● **About this exercise**
What you give back must match the records below exactly, apart from the pictures, which are omitted.

● **Listed records**
□ □ □ □ □

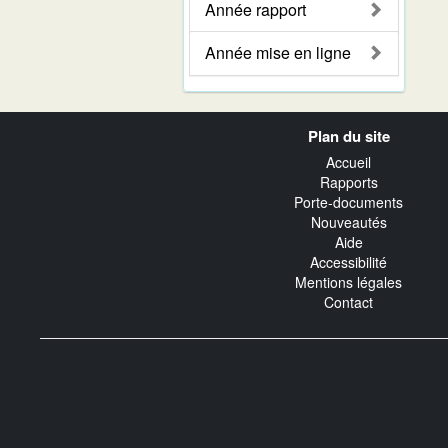
Année rapport
Année mise en ligne
Navigation
Plan du site
transverse
Accueil
Rapports
Porte-documents
Nouveautés
Aide
Accessibilité
Mentions légales
Contact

□ □ □ □ □

● **Written reply**
Année rapport
Année mise en ligne
Navigation
Plan du site
transverse
Accueil
Rapports
Porte-documents
Nouveautés
Aide
Accessibilité
Mentions légales
Contact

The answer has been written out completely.